Effects of pre-existing ice crystals on cirrus clouds and comparison between different ice nucleation parameterizations with the Community Atmosphere Model (CAM5)
- 1Department of Atmospheric Science, University of Wyoming, Laramie, WY, USA
- 2Hebei Key Laboratory for Meteorology and Eco-environment, Shijiazhuang, China
- 3Hebei Climate Center, Shijiazhuang, China
- 4Atmospheric Science and Global Change Division, Pacific Northwest National Laboratory, Richland, WA, USA
Abstract. In order to improve the treatment of ice nucleation in a more realistic manner in the Community Atmosphere Model version 5.3 (CAM5.3), the effects of pre-existing ice crystals on ice nucleation in cirrus clouds are considered. In addition, by considering the in-cloud variability in ice saturation ratio, homogeneous nucleation takes place spatially only in a portion of the cirrus cloud rather than in the whole area of the cirrus cloud. Compared to observations, the ice number concentrations and the probability distributions of ice number concentration are both improved with the updated treatment. The pre-existing ice crystals significantly reduce ice number concentrations in cirrus clouds, especially at mid- to high latitudes in the upper troposphere (by a factor of ~10). Furthermore, the contribution of heterogeneous ice nucleation to cirrus ice crystal number increases considerably.

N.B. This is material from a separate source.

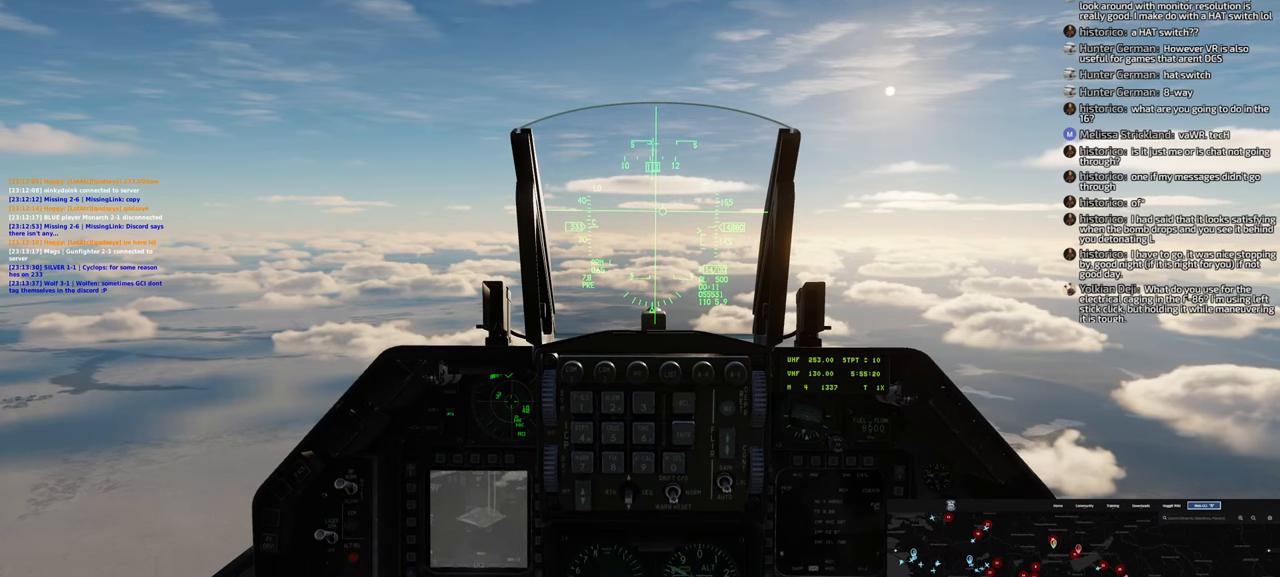
{"buttons": ["A", "L1"], "left_stick": "center", "right_stick": "center", "events": []}
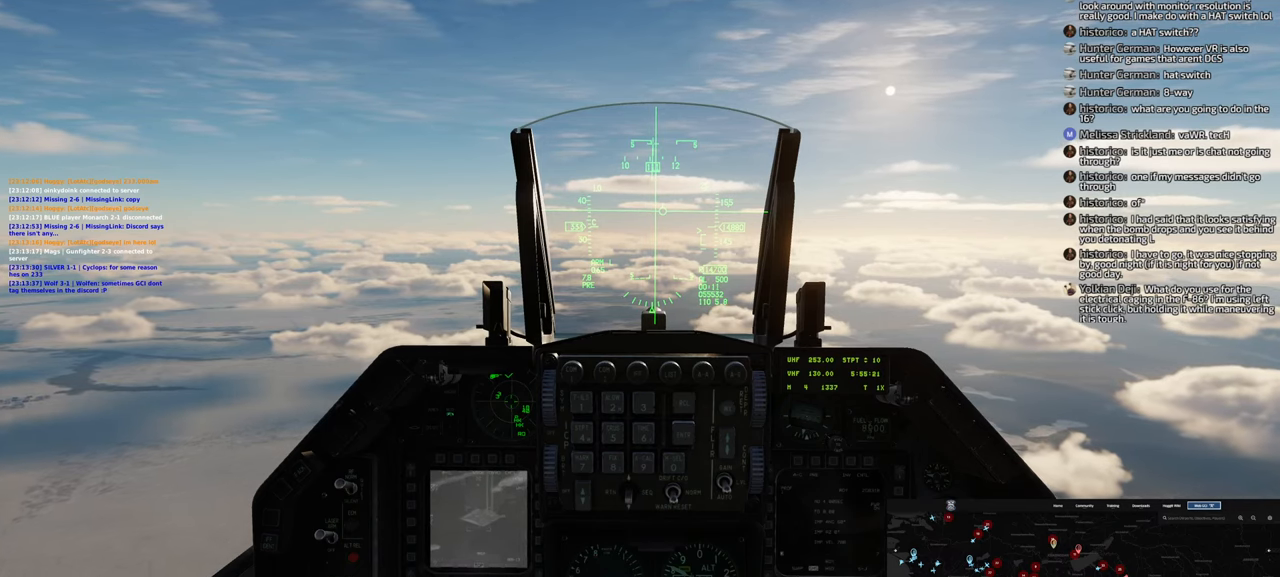
{"buttons": ["A", "L1"], "left_stick": "center", "right_stick": "center", "events": []}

Besides the default ice nucleation parameterization of Liu and Penner (2005, hereafter LP) in CAM5.3, two other ice nucleation parameterizations of Barahona and Nenes (2009, hereafter BN) and Kärcher et al. (2006, hereafter KL) are implemented in CAM5.3 for the comparison. In-cloud ice crystal number concentration, percentage contribution from heterogeneous ice nucleation to total ice crystal number, and pre-existing ice effects simulated by the three ice nucleation parameterizations have similar patterns in the simulations with present-day aerosol emissions. However, the change (present-day minus pre-industrial times) in global annual mean column ice number concentration from the KL parameterization (3.24 × 106 m−2) is less than that from the LP (8.46 × 106 m−2) and BN (5.62 × 106 m−2) parameterizations. As a result, the experiment using the KL parameterization predicts a much smaller anthropogenic aerosol long-wave indirect forcing (0.24 W m−2) than that using the LP (0.46 W m−2) and BN (0.39 W m−2) parameterizations.